Member of the New Mexico Public Regulation Commission from the 5th district
- In office January 1, 2011 – January 1, 2015
- Preceded by: Sandy R. Jones
- Succeeded by: Sandy R. Jones

Personal details
- Party: Republican
- Occupation: Businessman

= Ben L. Hall =

American politician

Ben L. Hall is an American politician who served as a member of the New Mexico Public Regulation Commission from the 5th district, covering all of Catron, Doña Ana, Grant, Hidalgo, Luna, Sierra, and Valencia Counties and parts of Lincoln, Otero, Socorro, and Torrance Counties.

== Education ==
Hall graduated from Ruidoso High School and attended New Mexico Western College for one semester.

== Career ==
He served three terms in the New Mexico House of Representatives and two terms on the Lincoln County Commission. For forty years, he owned and operated a general building construction company.

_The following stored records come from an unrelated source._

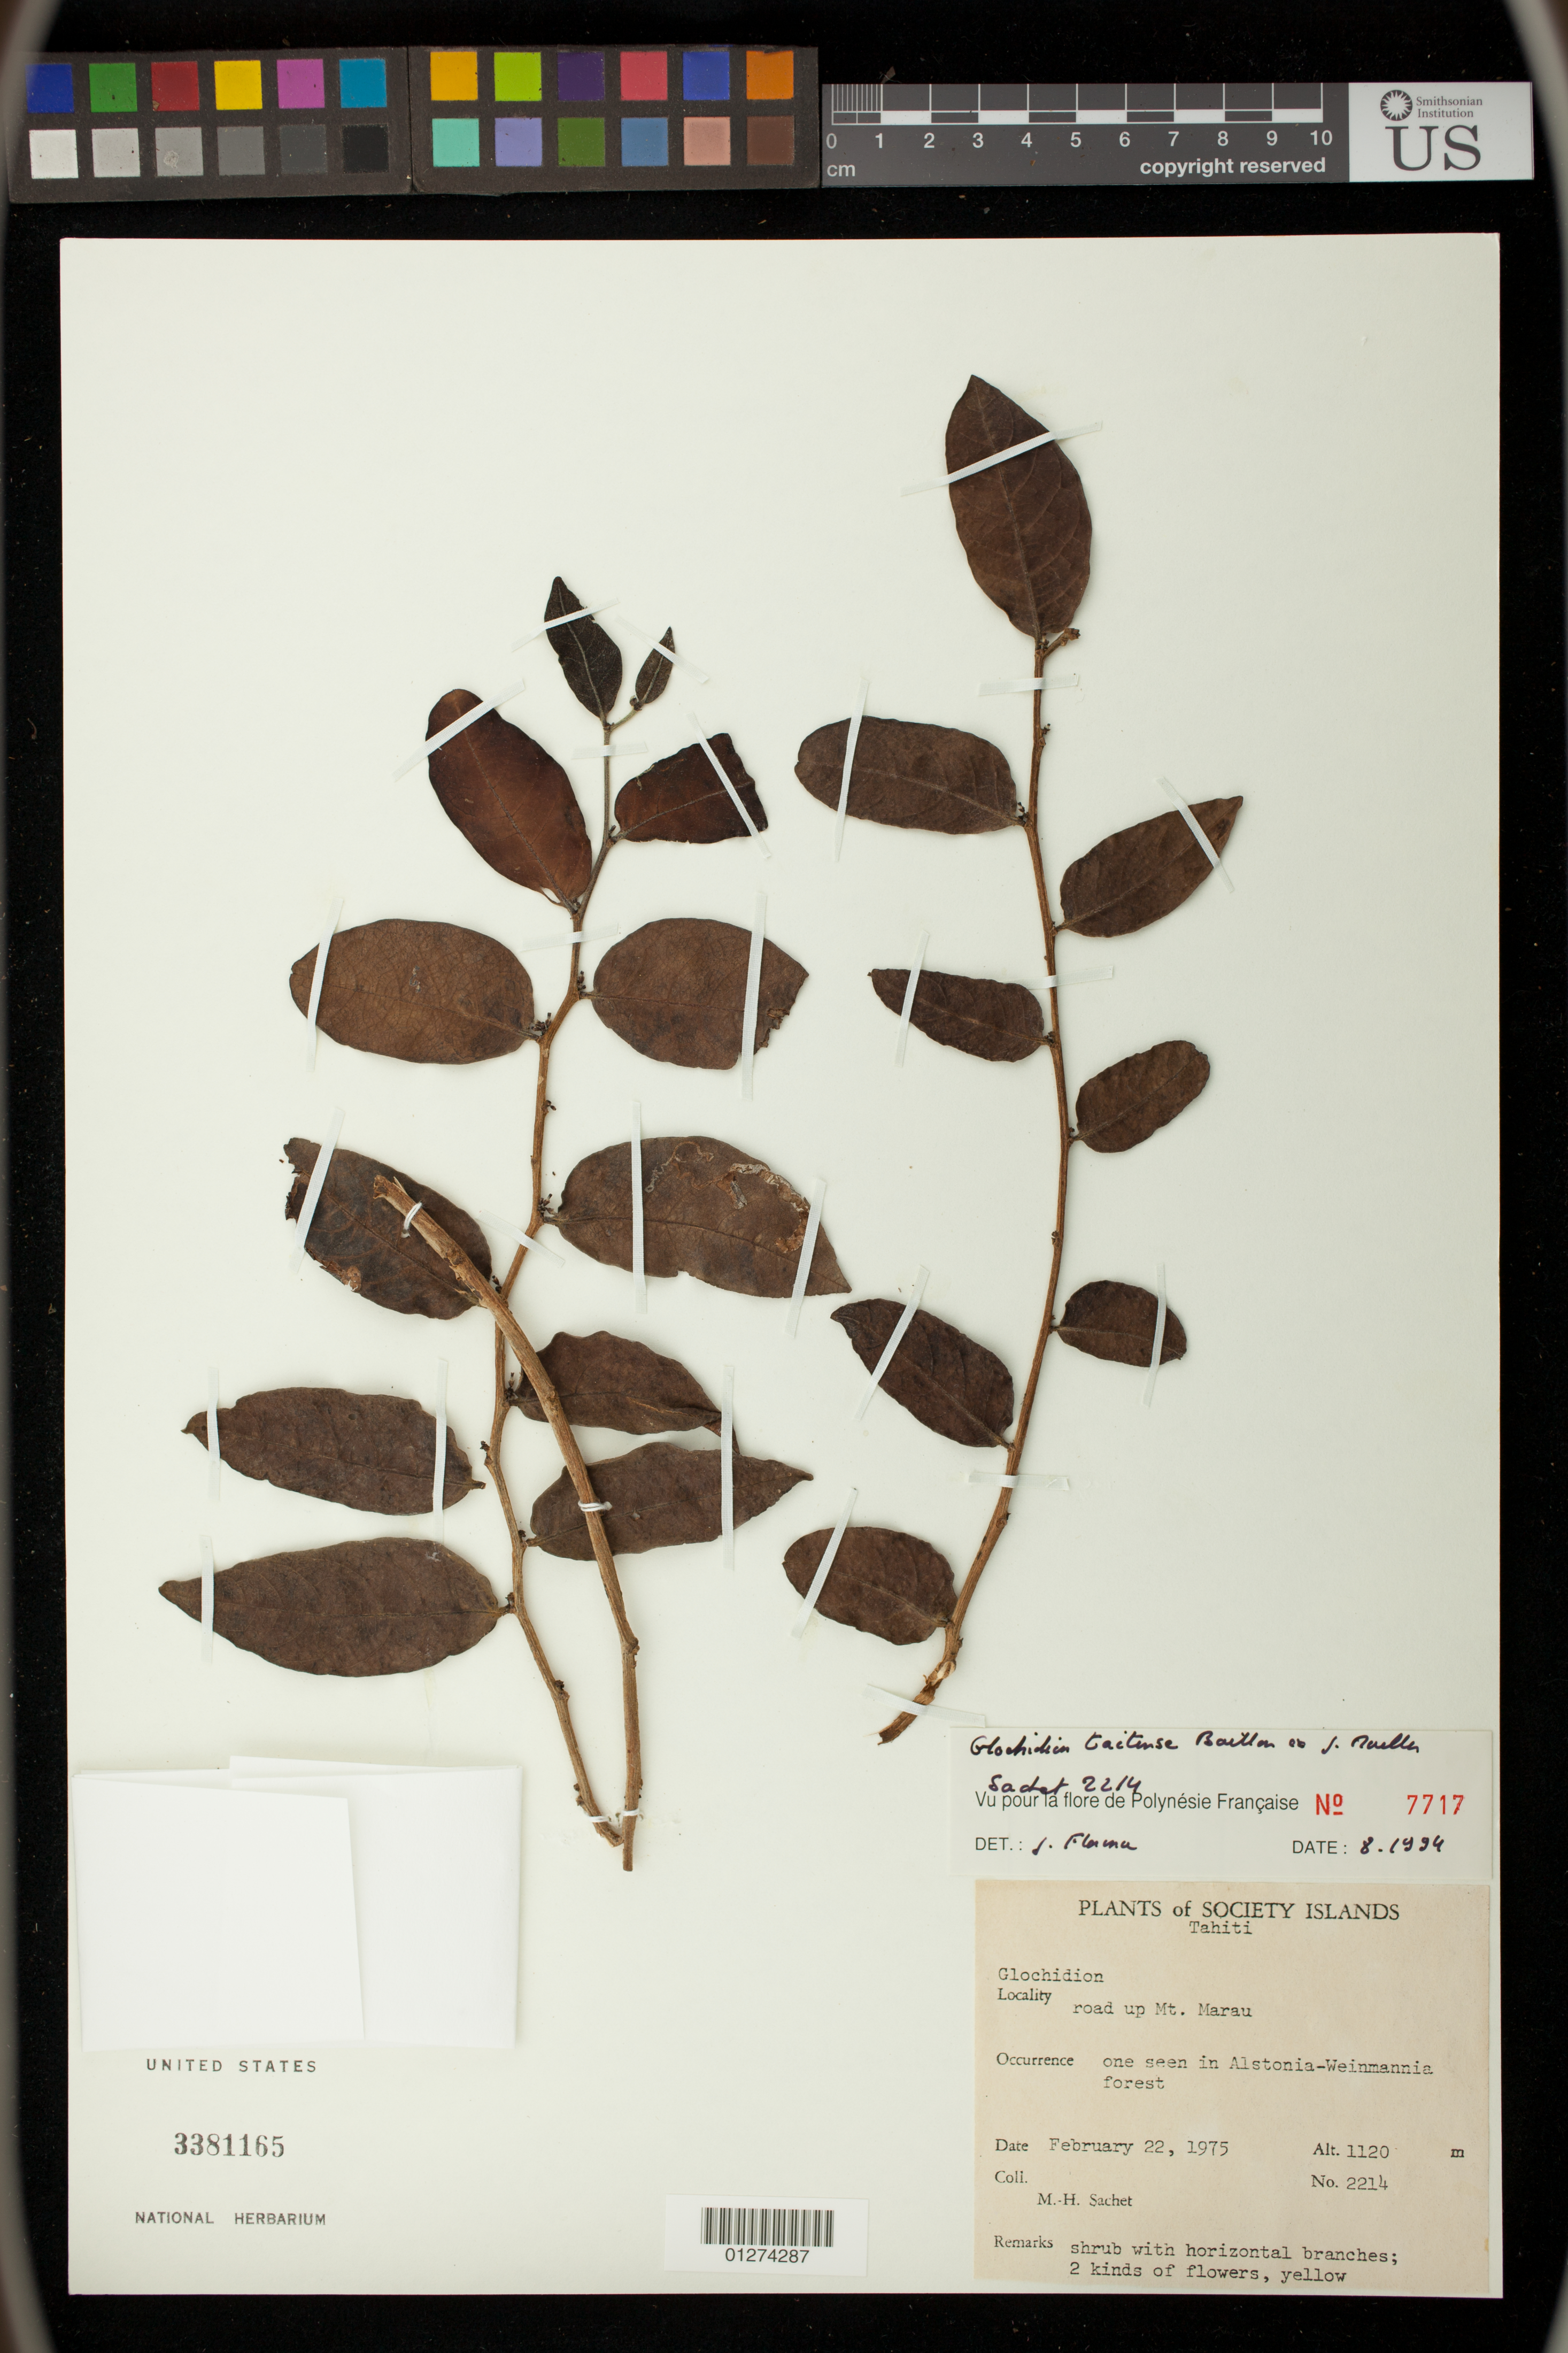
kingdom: Plantae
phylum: Tracheophyta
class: Magnoliopsida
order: Malpighiales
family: Phyllanthaceae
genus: Phyllanthus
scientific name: Phyllanthus taitensis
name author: (Baill. ex Müll. Arg.) Müll. Arg.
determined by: Wagner, W. L., (BOT), Smithsonian Institution - National Museum of Natural History (UNITED STATES)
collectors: M.-H. Sachet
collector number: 2214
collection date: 1975-02-22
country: French Polynesia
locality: Society Islands. Tahiti. Road up Mt. Marau.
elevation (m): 1120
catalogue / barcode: US 3381165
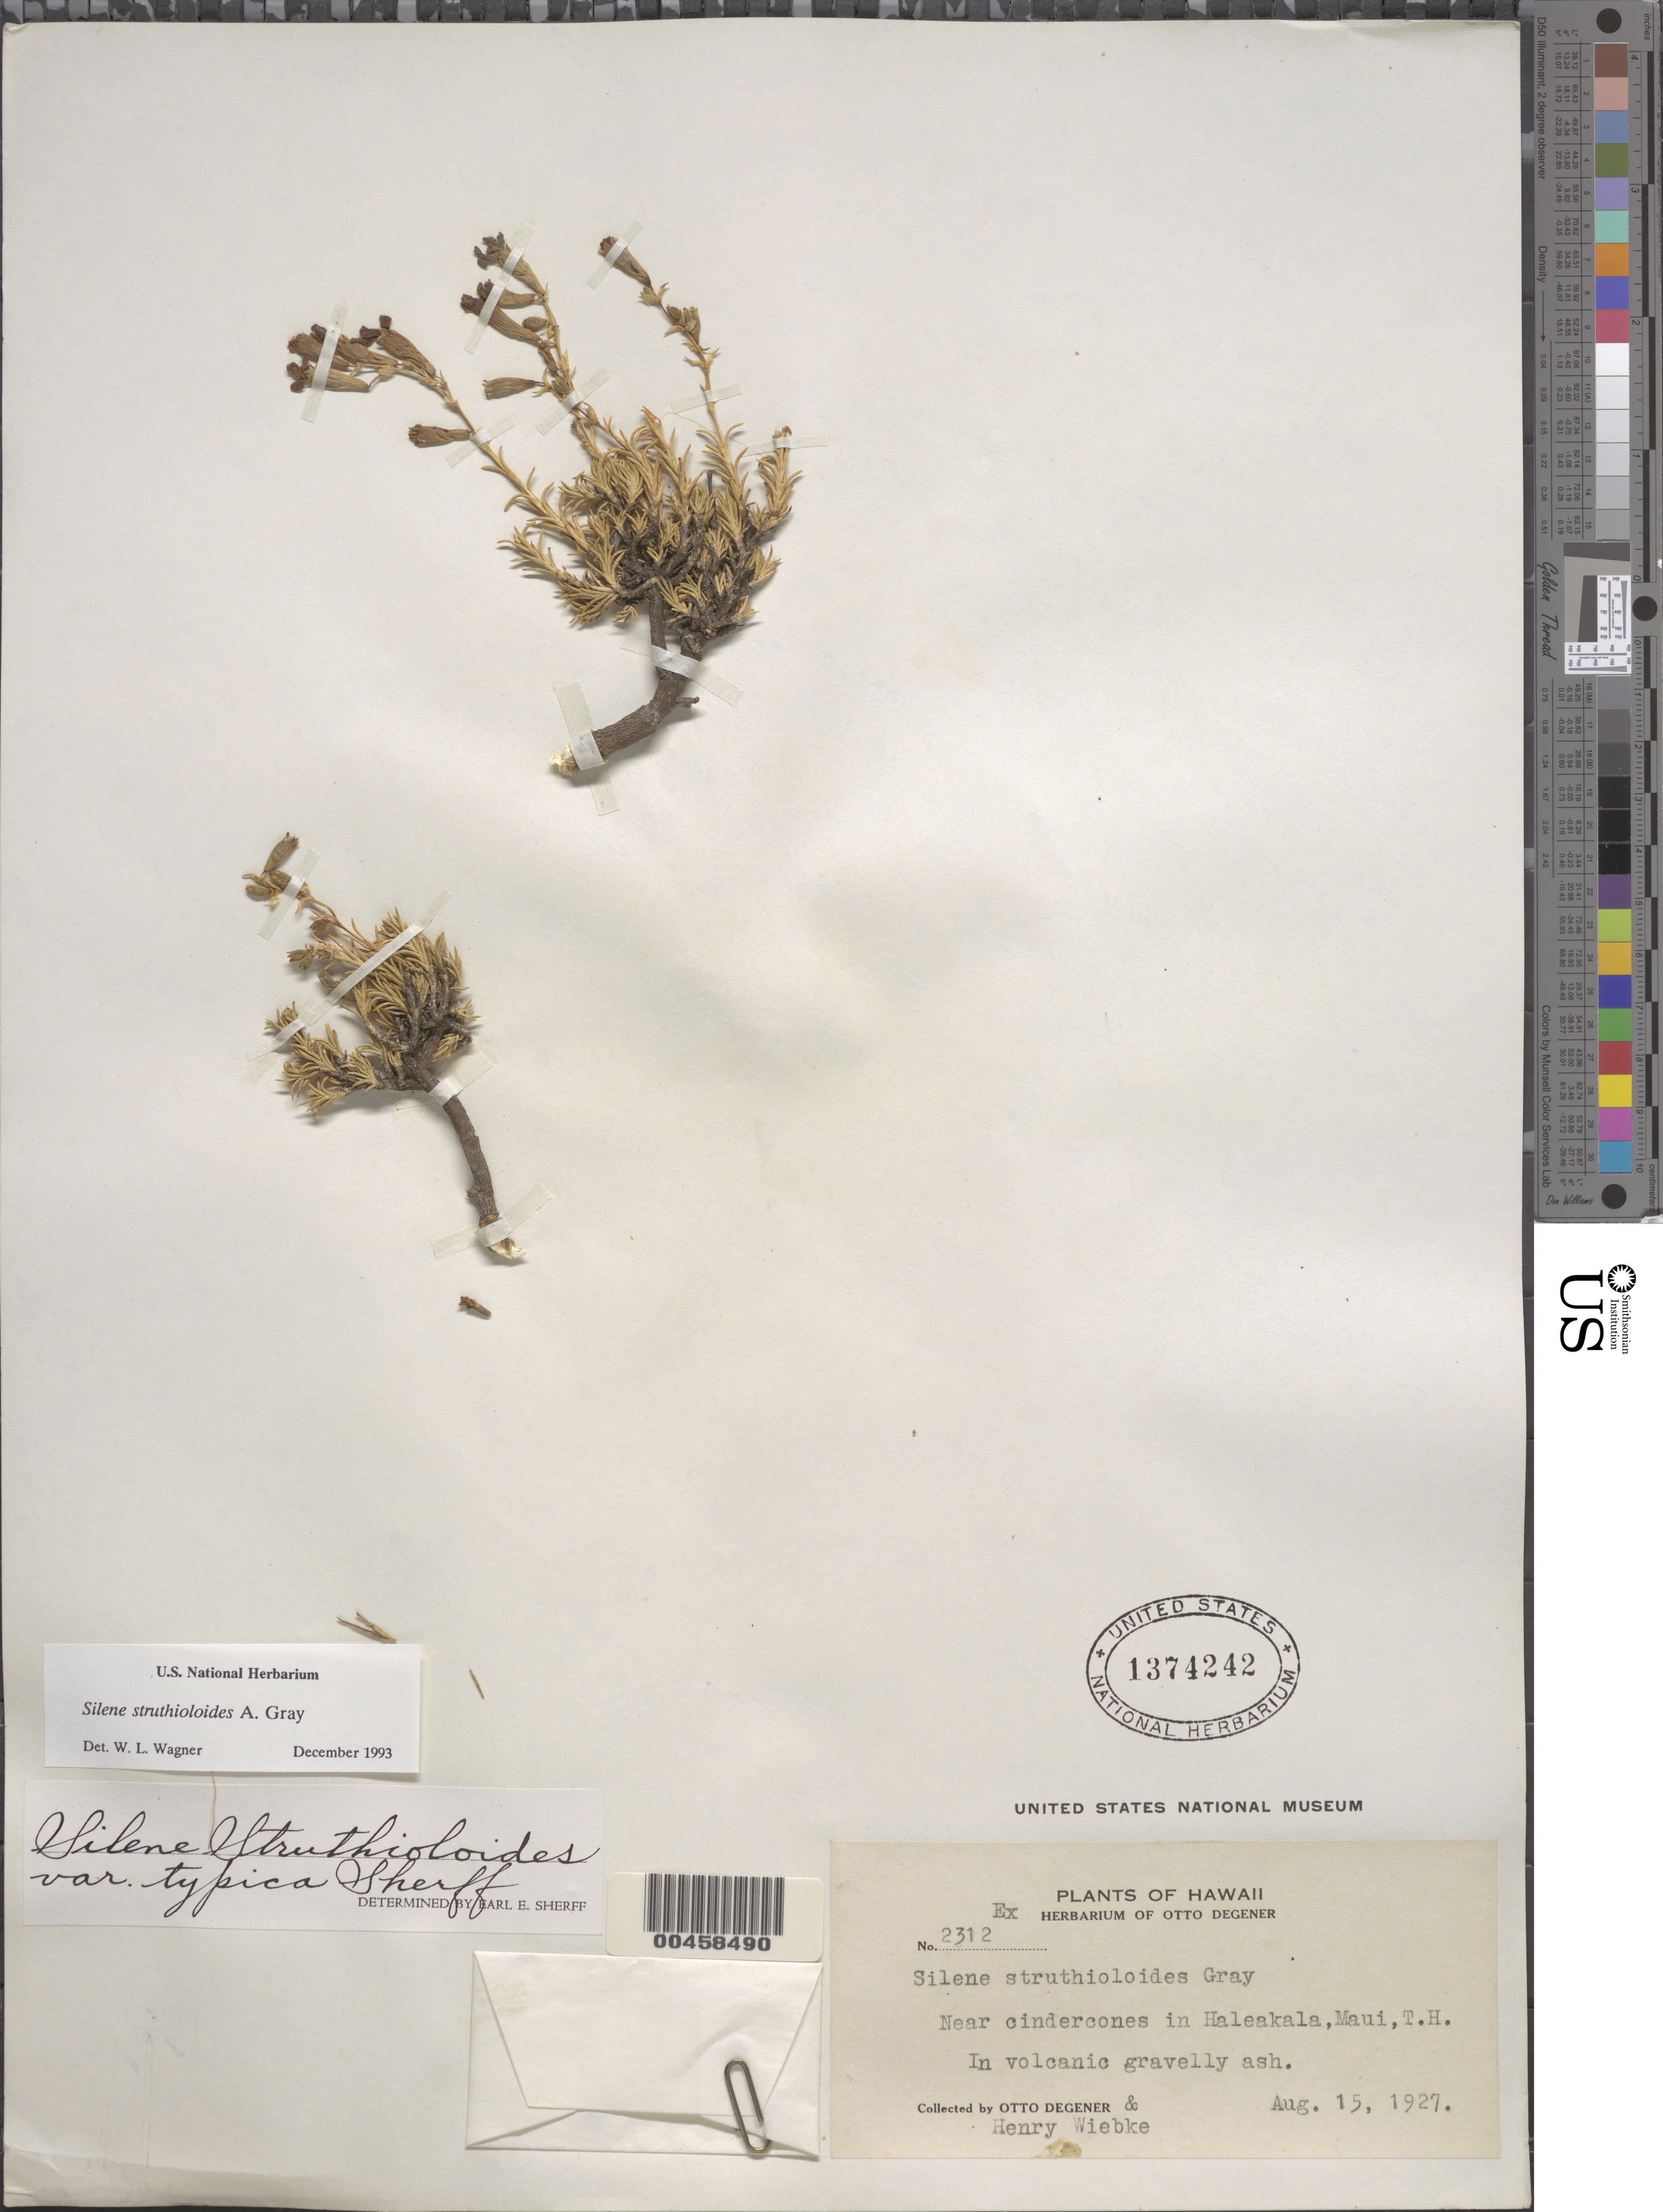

In 2010, Hall entered the race for Public Regulation Commissioner from the 5th district, seeking to succeed Sandy R. Jones, a Democrat. He won the Republican nomination over three other candidates with 36%, and defeated the Democratic nominee, Doña Ana County Commissioner Bill McCamley, 51-49% in the general election. He was chosen to be Chairman of the Commission in 2013 and served as president of the Western Conference of Public Utility Commissioners the same year. Running for a second term in 2014, he lost to his predecessor, Jones, 51-49%. He again ran in 2018, narrowly winning the Republican nomination over two other candidates with 36%, but lost the general election to former Democratic state Senator Stephen Fischmann 54-46%.